Retour à la liste
14 Fév 2019 - Actualité

VTC : vers un encadrement horaire ?

Très attendu, le rapport de l’Inspection générale des Affaires sociales sur les VTC contient 21 propositions pour mieux encadrer le secteur. Sur le plan financier, il va dans le sens des chauffeurs sur le taux horaire minimum, l’une des revendications principales lors des différentes mobilisations. Plus précisément, l’IGAS préconise la poursuite des négociations entre VTC et plates-formes sur ce sujet. Mais si celles-ci n’aboutissaient pas, elle envisage une intervention du législateur pour fixer un seuil.

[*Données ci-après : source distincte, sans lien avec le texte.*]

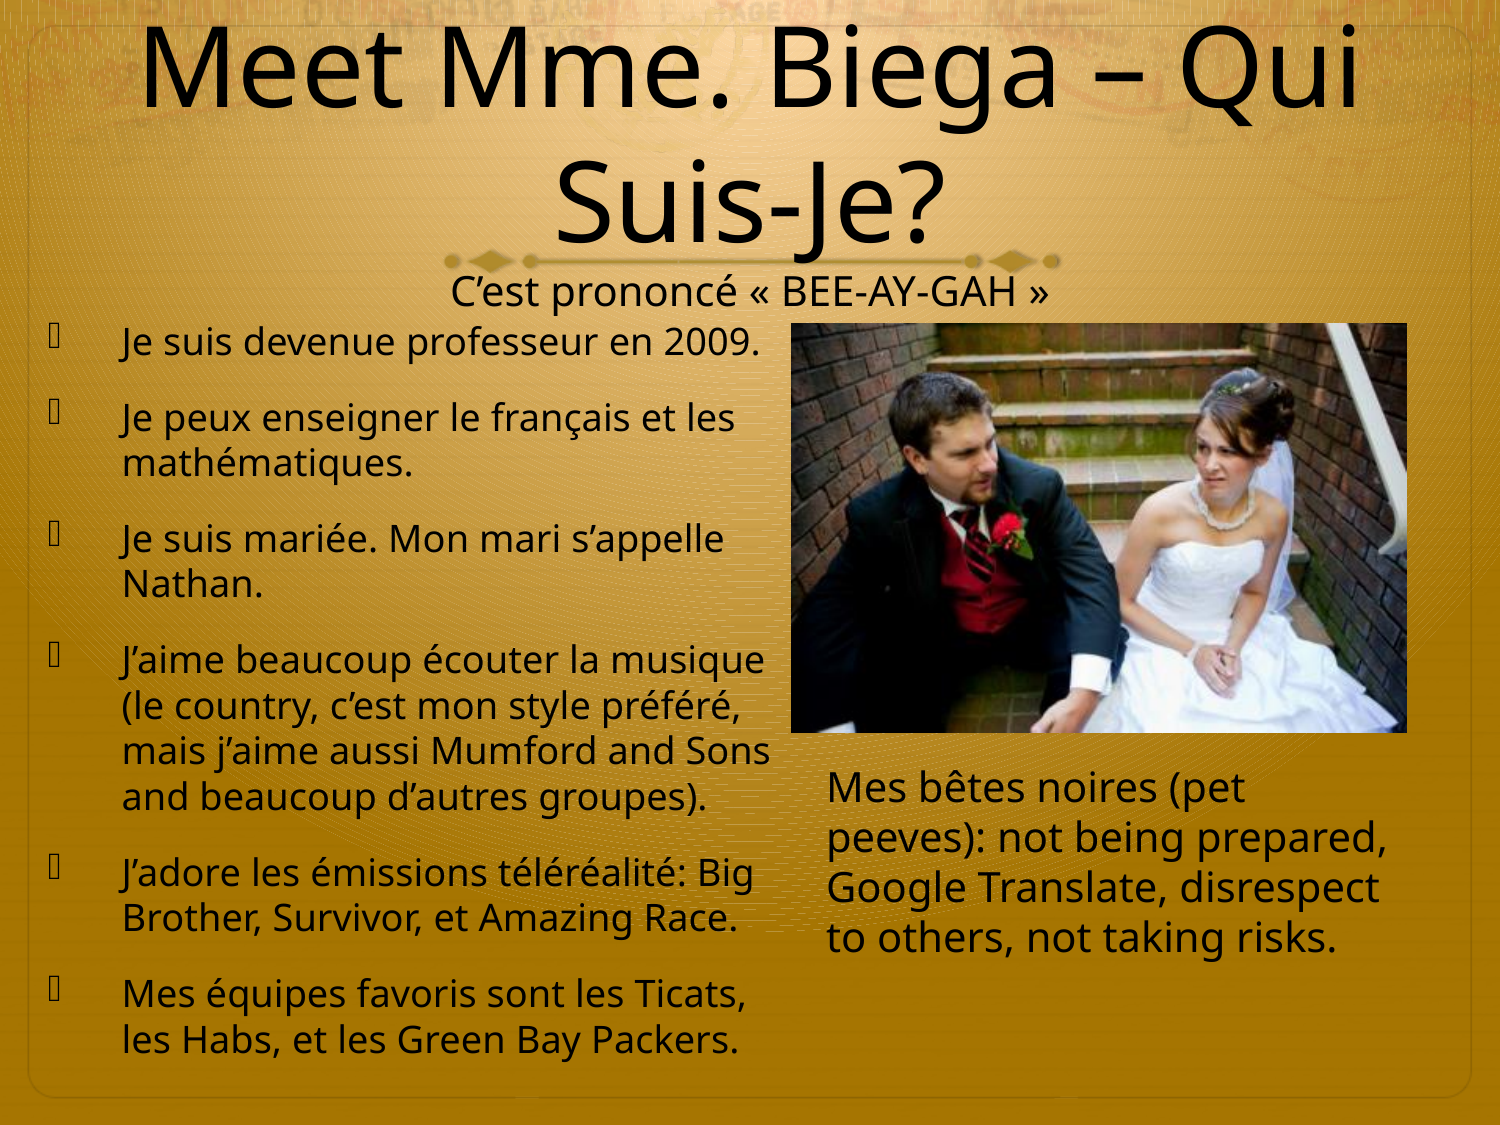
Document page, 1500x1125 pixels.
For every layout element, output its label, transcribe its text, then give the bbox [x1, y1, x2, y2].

text_box Mes bêtes noires (pet peeves): not being prepared, Google Translate, disrespect to others, not taking risks. [811, 886, 1407, 969]
title Meet Mme. Biega – Qui Suis-Je? C’est prononcé « BEE-AY-GAH » [93, 61, 1407, 249]
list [790, 191, 1407, 865]
picture [0, 0, 1500, 1125]
list Je suis devenue professeur en 2009. Je peux enseigner le français et les mathématiques. Je suis mariée. Mon mari s’appelle Nathan. J’aime beaucoup écouter la musique (le country, c’est mon style préféré, mais j’aime aussi Mumford and Sons and beaucoup d’autres groupes). J’adore les émissions téléréalité: Big Brother, Survivor, et Amazing Race. Mes équipes favoris sont les Ticats, les Habs, et les Green Bay Packers. [32, 309, 792, 1111]
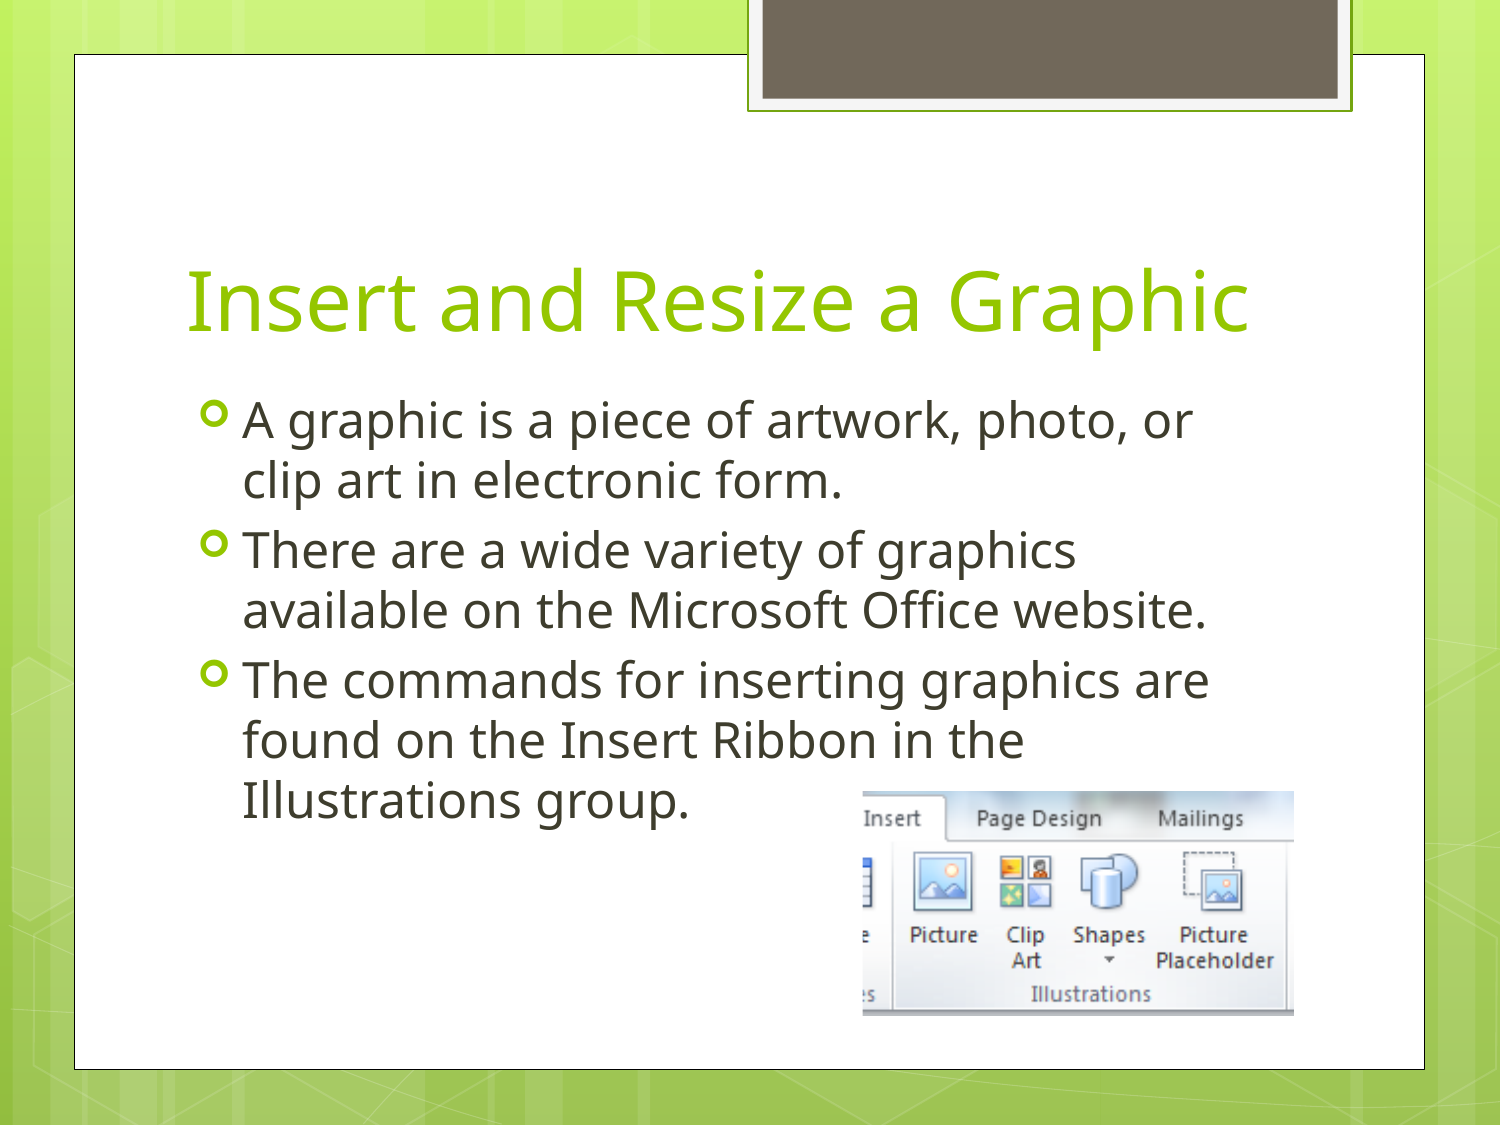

Mesure peut-être plus controversée au sein du secteur, l’encadrement du temps de travail des VTC est également préconisé par l’IGAS. S’appuyant sur les données d’assureurs, celle-ci constate qu’il existerait une « sur-sinistralité » par rapport aux taxis et qu’un lien existe dans le transport entre durée du temps de travail ou de conduite et taux de sinistralité. Pour réduire le nombre d’accidents et protéger les chauffeurs, elle préconise un plafonnement du nombre d’heures travaillées par jour à 11 heures et par semaine à 60 heures, au minimum à Paris et dans 80 communes limitrophes. Elle recommande également l’instauration d’un jour de repos hebdomadaire de 24 heures consécutives. Pour mettre en place cette mesure, l’IGAS souligne que cela impliquerait pour les plates-formes de réaliser un suivi précis du temps de travail des chauffeurs et de soumettre ces données à un organisme « totalisateur », les VTC pouvant travailler pour plusieurs plates-formes au sein d’une même journée. Consciente que la précarité à laquelle font face de nombreux chauffeurs explique les temps de conduite particulièrement longs, l’IGAS envisage aussi la création d’un fonds de soutien aux chauffeurs en difficulté, financé par les centrales de réservation.